▶ **Exercise aim**
From the material below, pull out each line that contains the string "track". Match case exactly.

▶ **Data section**

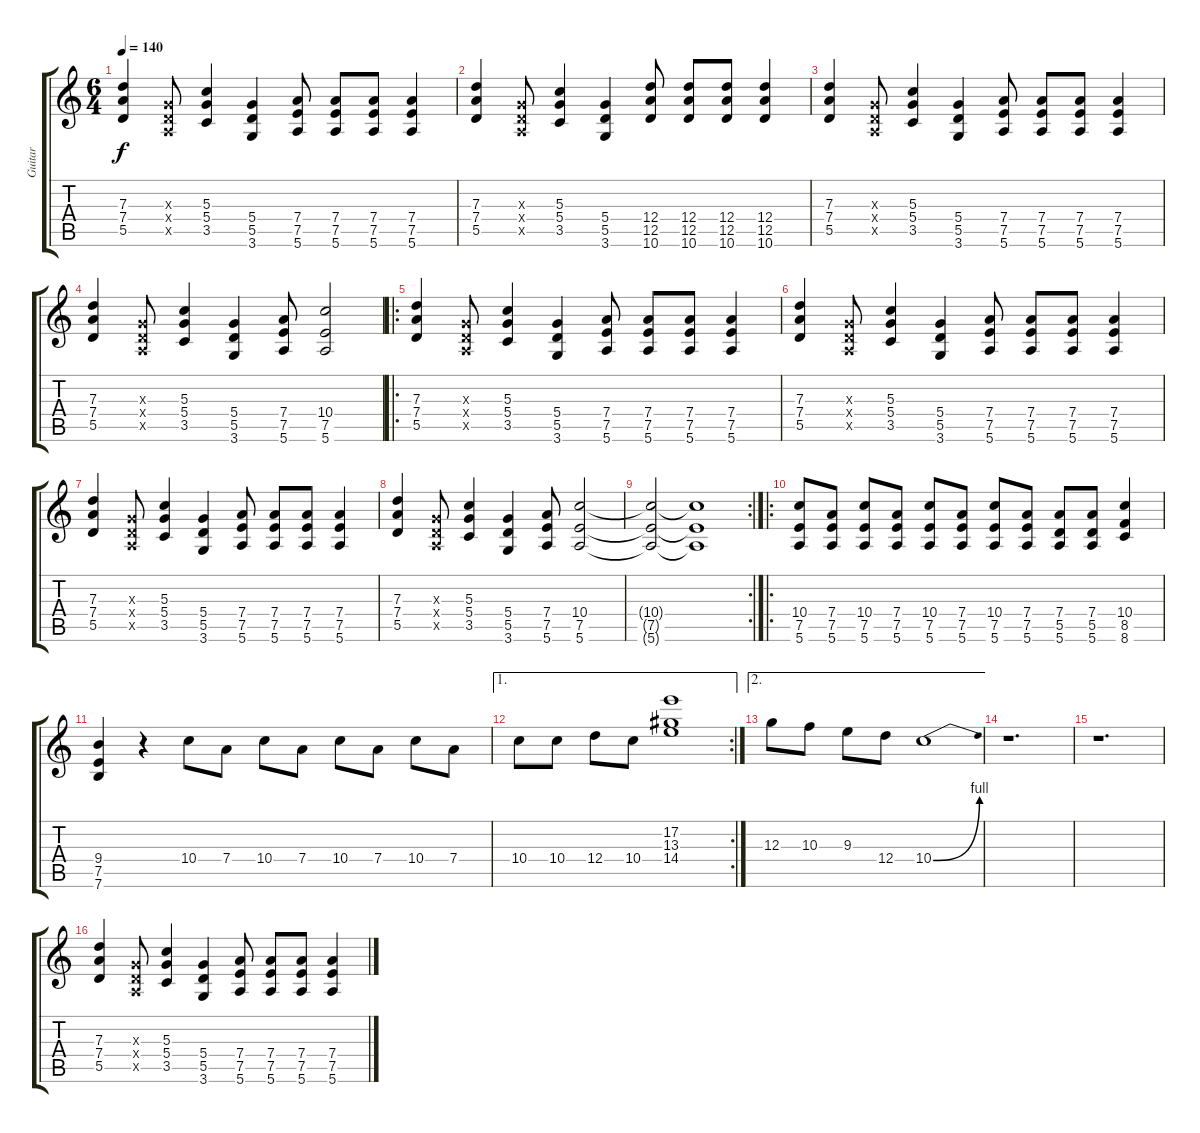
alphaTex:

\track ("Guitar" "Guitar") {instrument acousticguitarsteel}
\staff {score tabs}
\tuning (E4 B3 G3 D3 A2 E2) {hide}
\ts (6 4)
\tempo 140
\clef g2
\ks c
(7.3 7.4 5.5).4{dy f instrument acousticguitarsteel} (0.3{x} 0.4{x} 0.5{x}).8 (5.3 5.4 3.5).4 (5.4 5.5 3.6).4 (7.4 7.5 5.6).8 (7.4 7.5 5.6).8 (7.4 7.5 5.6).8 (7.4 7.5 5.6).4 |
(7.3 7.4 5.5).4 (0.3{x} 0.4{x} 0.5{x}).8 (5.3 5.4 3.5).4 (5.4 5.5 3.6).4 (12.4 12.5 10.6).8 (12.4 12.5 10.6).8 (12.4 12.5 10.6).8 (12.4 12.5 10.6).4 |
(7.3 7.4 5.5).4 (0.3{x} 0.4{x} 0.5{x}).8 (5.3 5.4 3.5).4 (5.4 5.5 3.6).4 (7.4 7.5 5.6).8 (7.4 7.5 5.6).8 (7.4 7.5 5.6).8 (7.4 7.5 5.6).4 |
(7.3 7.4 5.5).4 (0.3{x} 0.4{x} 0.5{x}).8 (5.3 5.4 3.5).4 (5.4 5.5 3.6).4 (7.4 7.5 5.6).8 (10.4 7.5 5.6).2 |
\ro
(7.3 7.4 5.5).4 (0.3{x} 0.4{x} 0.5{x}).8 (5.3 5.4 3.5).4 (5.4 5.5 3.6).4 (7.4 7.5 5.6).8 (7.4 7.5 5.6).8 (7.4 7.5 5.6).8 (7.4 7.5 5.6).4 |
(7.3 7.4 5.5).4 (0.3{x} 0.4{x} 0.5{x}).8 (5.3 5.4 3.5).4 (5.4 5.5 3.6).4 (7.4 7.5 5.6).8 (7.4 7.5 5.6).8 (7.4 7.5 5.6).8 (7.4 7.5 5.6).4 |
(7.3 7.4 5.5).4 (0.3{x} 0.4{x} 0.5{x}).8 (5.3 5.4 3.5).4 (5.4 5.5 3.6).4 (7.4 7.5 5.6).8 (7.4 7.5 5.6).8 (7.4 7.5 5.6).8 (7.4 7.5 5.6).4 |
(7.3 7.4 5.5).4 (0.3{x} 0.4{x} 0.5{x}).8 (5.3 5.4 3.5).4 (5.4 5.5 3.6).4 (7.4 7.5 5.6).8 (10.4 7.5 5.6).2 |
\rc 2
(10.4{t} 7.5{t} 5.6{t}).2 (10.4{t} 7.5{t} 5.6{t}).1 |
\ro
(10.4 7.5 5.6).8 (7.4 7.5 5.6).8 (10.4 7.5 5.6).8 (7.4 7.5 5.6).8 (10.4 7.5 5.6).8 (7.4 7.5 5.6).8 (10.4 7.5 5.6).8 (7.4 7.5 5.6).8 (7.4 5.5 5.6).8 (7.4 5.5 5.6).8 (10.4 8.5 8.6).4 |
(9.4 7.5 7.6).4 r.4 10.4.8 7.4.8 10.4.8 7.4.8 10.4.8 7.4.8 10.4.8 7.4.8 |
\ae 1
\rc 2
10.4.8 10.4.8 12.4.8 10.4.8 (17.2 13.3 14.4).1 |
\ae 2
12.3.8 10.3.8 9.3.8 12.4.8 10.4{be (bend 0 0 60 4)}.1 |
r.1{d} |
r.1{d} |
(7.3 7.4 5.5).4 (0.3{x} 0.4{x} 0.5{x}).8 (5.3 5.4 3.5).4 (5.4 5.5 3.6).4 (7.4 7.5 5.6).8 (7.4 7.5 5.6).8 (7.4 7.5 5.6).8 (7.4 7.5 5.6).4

---

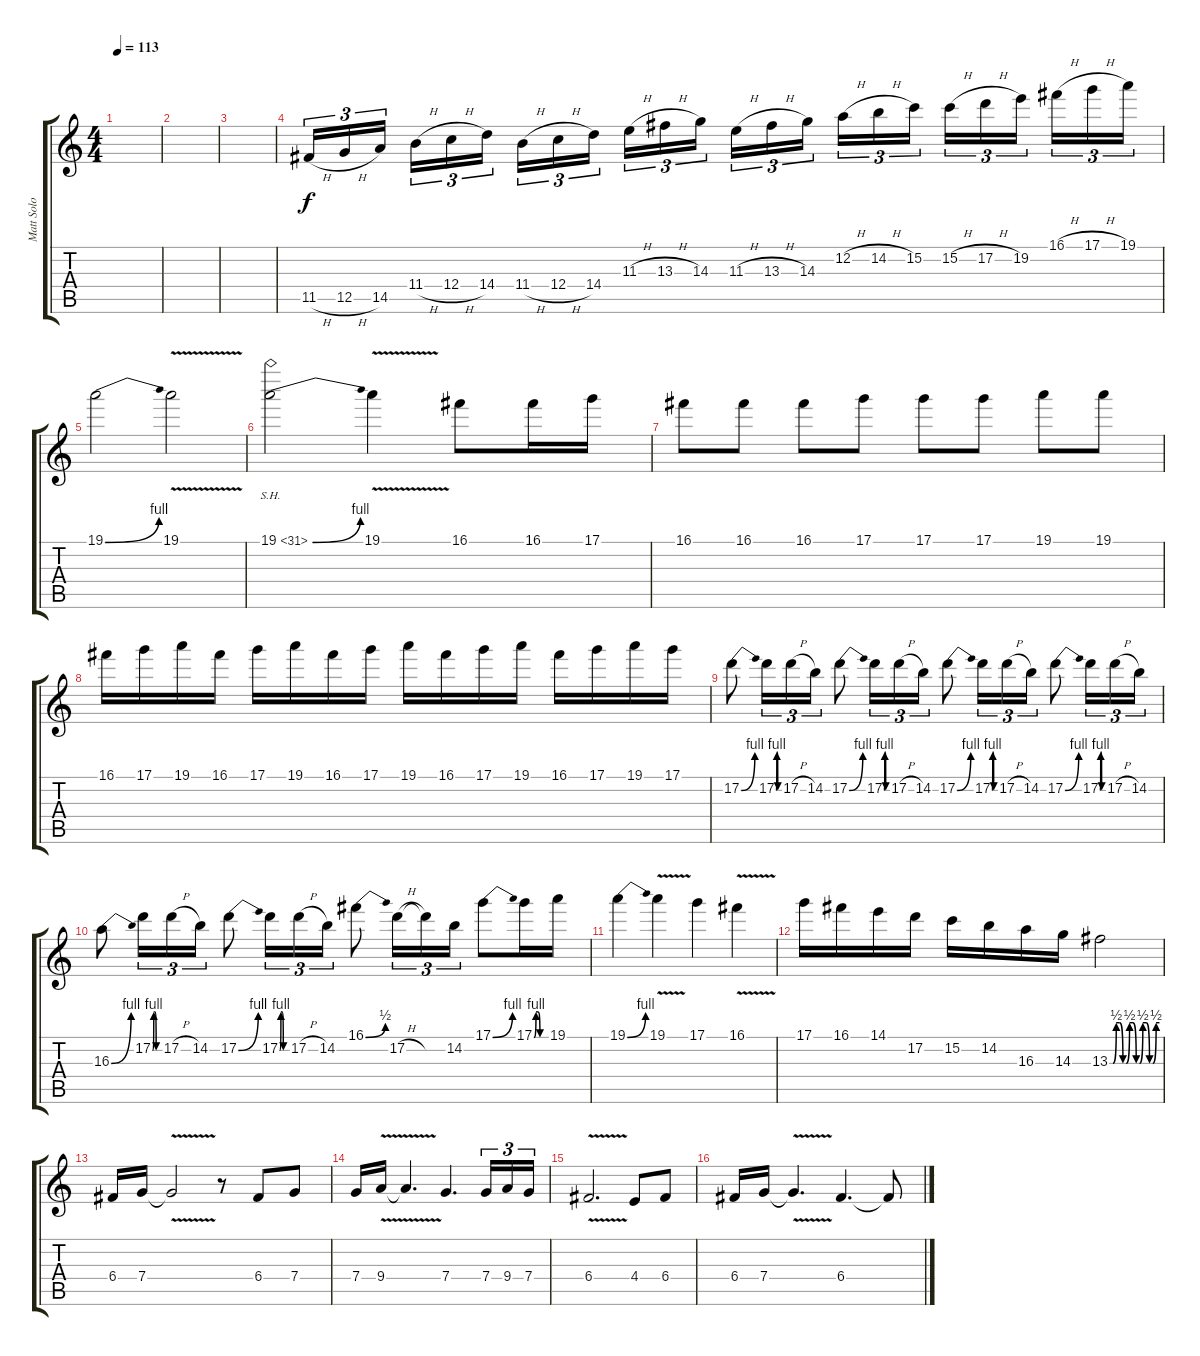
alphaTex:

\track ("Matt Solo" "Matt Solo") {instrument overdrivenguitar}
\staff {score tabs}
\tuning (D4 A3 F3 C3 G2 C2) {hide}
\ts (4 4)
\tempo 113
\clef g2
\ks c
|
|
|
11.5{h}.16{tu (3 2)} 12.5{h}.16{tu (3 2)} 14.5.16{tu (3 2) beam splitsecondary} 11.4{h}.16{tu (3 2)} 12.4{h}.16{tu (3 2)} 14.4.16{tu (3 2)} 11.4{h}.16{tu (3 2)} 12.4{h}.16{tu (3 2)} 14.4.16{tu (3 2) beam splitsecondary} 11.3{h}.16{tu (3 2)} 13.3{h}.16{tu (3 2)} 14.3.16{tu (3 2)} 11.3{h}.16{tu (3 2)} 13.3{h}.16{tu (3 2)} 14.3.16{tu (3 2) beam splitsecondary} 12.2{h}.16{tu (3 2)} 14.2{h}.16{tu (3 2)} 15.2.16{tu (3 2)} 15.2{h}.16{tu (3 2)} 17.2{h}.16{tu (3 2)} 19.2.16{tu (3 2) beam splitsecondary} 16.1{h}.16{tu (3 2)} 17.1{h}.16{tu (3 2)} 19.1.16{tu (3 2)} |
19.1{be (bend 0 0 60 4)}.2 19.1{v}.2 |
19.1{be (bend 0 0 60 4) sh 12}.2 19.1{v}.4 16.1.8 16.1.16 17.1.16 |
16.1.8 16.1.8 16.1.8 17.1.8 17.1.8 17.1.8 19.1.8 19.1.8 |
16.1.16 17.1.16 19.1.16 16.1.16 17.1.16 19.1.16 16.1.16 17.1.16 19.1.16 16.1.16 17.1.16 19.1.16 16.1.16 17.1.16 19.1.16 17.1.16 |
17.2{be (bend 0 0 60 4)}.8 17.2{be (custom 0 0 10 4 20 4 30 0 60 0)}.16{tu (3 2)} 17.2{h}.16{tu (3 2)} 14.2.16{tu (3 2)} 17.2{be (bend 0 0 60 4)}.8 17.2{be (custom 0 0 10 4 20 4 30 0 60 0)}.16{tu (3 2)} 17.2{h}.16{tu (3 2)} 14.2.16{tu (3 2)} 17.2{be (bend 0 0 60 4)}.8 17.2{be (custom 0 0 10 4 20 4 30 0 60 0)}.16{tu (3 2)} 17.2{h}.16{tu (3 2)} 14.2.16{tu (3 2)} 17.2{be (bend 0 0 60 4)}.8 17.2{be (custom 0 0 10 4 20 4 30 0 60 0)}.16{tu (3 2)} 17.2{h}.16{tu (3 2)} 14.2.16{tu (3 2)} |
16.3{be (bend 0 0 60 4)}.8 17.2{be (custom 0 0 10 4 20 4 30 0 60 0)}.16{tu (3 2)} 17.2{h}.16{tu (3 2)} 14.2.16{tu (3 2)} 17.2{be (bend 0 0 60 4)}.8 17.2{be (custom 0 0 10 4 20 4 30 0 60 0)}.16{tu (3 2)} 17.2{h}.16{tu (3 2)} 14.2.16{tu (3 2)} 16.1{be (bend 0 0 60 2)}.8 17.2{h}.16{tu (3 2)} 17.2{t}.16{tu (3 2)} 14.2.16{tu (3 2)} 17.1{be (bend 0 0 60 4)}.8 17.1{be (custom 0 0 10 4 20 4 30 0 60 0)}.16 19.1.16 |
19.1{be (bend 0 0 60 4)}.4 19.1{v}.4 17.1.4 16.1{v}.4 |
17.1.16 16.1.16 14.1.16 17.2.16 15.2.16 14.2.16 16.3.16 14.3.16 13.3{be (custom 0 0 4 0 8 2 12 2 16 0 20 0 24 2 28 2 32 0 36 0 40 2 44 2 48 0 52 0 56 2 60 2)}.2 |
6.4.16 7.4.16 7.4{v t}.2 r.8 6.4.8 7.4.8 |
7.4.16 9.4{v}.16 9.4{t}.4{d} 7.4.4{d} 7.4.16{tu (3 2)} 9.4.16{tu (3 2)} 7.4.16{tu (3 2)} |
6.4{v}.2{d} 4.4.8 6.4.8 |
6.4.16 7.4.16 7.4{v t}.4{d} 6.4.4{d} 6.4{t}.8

▶ **Response to the exercise**
\track ("Guitar" "Guitar") {instrument acousticguitarsteel}
\track ("Matt Solo" "Matt Solo") {instrument overdrivenguitar}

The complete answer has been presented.